23| e d g e o f t h e h e a r t

412 68 3
                                        

/ i wish life had a rewind button /
🌔🌕🌖

Hari H rekaman.

Semingguan saya berusaha mengosongkan jadwal untuk hari ini, demi hasil yang maksimal. Karena yaaa, finally, Enam Hari akan merilis EP pertamanya dengan title track yang berjudul 'Congratulations', dengan nama saya tercantum sebagai lyricist dan composer.

Bukan, bukannya mau sombong. Tentu keempat teman saya juga punya andil besar dalam pembuatan EP ini. Saya hanya ingin berbagi perasaan mendebarkan yang kini membuncah dalam benak saya, saat saya mengucap kalimat itu.

Pernahkah kalian mendapat suatu kesempatan yang luar biasa, padahal sekalipun tidak pernah terbayangkan hal itu akan terjadi dalam hidup kalian? Ya, seperti itulah yang saya rasakan saat ini.

Saya suka bernyanyi, bermain aneka jenis alat musik, menulis dan mengaransemen lagu. Secinta itu saya dengan musik. Tapi tidak pernah sama sekali muncul di bayangan saya; Membentuk sebuah band dengan empat rekan saya itu, menulis belasan lagu dengan selera kami masing-masing, sesekali berseteru satu sama lain karena Enam Hari punya lima otak yang sama sekali tidak identik, dan pada akhirnya, on our way to release an official debut song, which is our own work, dengan hari ini sebagai hari sakralnya.

Saya tatap satu persatu Jeremy, Suca, Wisnu, dan Dimas yang kini duduk melingkar bersama saya di dalam hall studio besar milik kenalannya Jeremy yang bekerja sebagai produser. Nervous, saya bisa merasakannya lewat gurat di wajah mereka, sama halnya dengan yang saya rasakan.

Ini gila. Semakin mendebarkan saat nama Dimas dipanggil oleh Bang Teddy, produser kami itu, untuk mulai merekam bagiannya. Kami satu per satu nantinya juga akan masuk bergantian melakukan take dengan instrumen masing-masing untuk membuat guide.

Seperti sekarang, setelah Dimas selesai melewati proses yang sangat panjang, giliran nama saya yang dipanggil Bang Teddy.

Dinginnya AC segera menyambut begitu saya memasuki bilik recording, membuat saya menggigil dan membuat kadar kegugupan saya meningkat hingga berkali-kali lipat. Tapi lewat sekat kaca bening yang membatasi bilik recording dengan ruang control, keempat tempat saya itu memberikan dukungan kepada saya dengan cara yang sangat tidak biasa.
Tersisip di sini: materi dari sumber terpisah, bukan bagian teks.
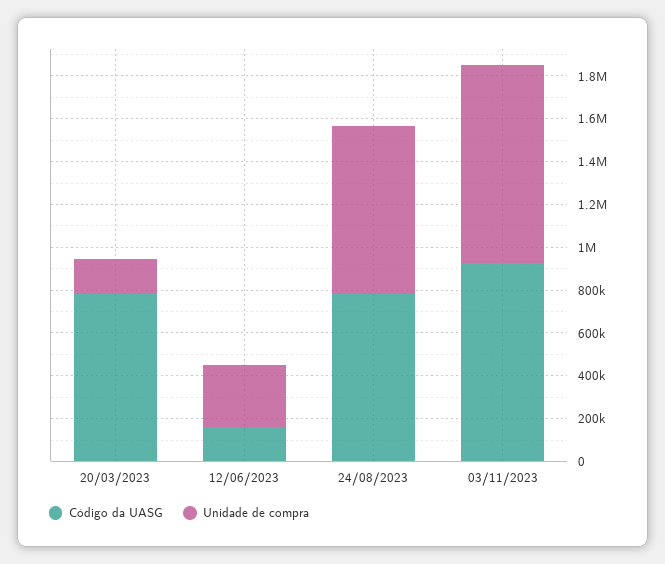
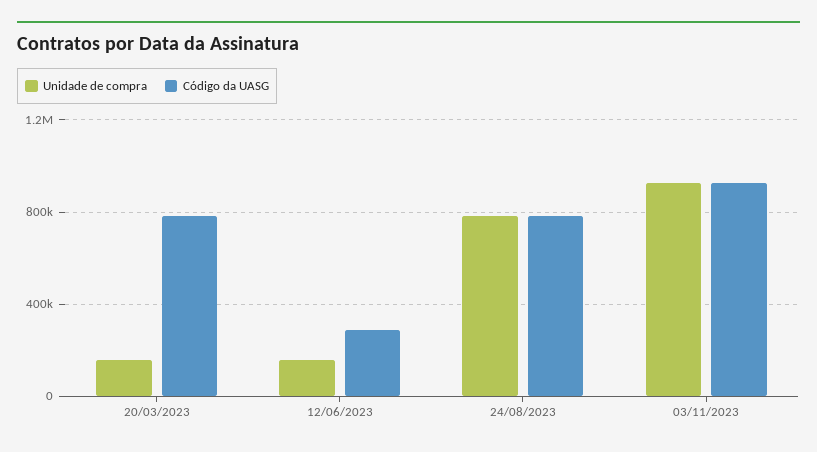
Código da UASG, 12/06/2023: 150000 -> 300000
Unidade de compra, 12/06/2023: 300000 -> 150000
Iya, pasang muka derp dan ketawa-ketawa sendiri setelahnya. Agak sinting memang, tapi lumayan berhasil lah bikin gugup saya mereda.

Saya memulai proses rekaman dengan Tyson––yang mana merupakan salah satu bass saya––di tangan. Prosesnya ternyata berjalan lebih lama dari yang saya duga karena beberapa kali Bang Teddy meminta break untuk memberi pengarahan kepada saya, sama halnya dengan yang beliau arahkan kepada Dimas sebelumnya. Entah saat break ke berapa saya tidak ingat, tapi mendadak Jeremy di ruang control melambai ke arah saya dengan HP saya dalam genggamannya.

Ada telepon. Dari Ayunda.

Begitu yang saya tangkap dari gerak mulut dan gestur tubuhnya.

Saya menggeleng, mengisyaratkan kepada Jeremy supaya tidak perlu mengangkat telepon Ayunda karena, toh, tadi sebelum berangkat ke studio saya sudah mengabarinya kalau hari ini ada rekaman.

"Oke, Brian, kita mulai dari verse dua lagi ya. Siap?" Bang Teddy di ruang control bertanya di depan microphone-nya.

Saya mengacungkan jempol sesaat sebagai jawaban, sebelum bersiap kembali membetot senar Tyson.

🌔🌕🌖

"Heh, Bri. Tadi kan HP lo gue silent ya, biar nggak ganggu Bang Teddy. Eh, pas gue lihat lagi ternyata ada belasan missed call dari cewek lo." Jeremy menyerahkan HP saya begitu saya selesai rekaman dan kembali ke ruang control bersama anggota Enam Hari yang lain. "Tadi dia juga sempet nelepon gue, tapi HP gue keburu low batt. Lo buruan telepon balik gih, siapa tahu penting."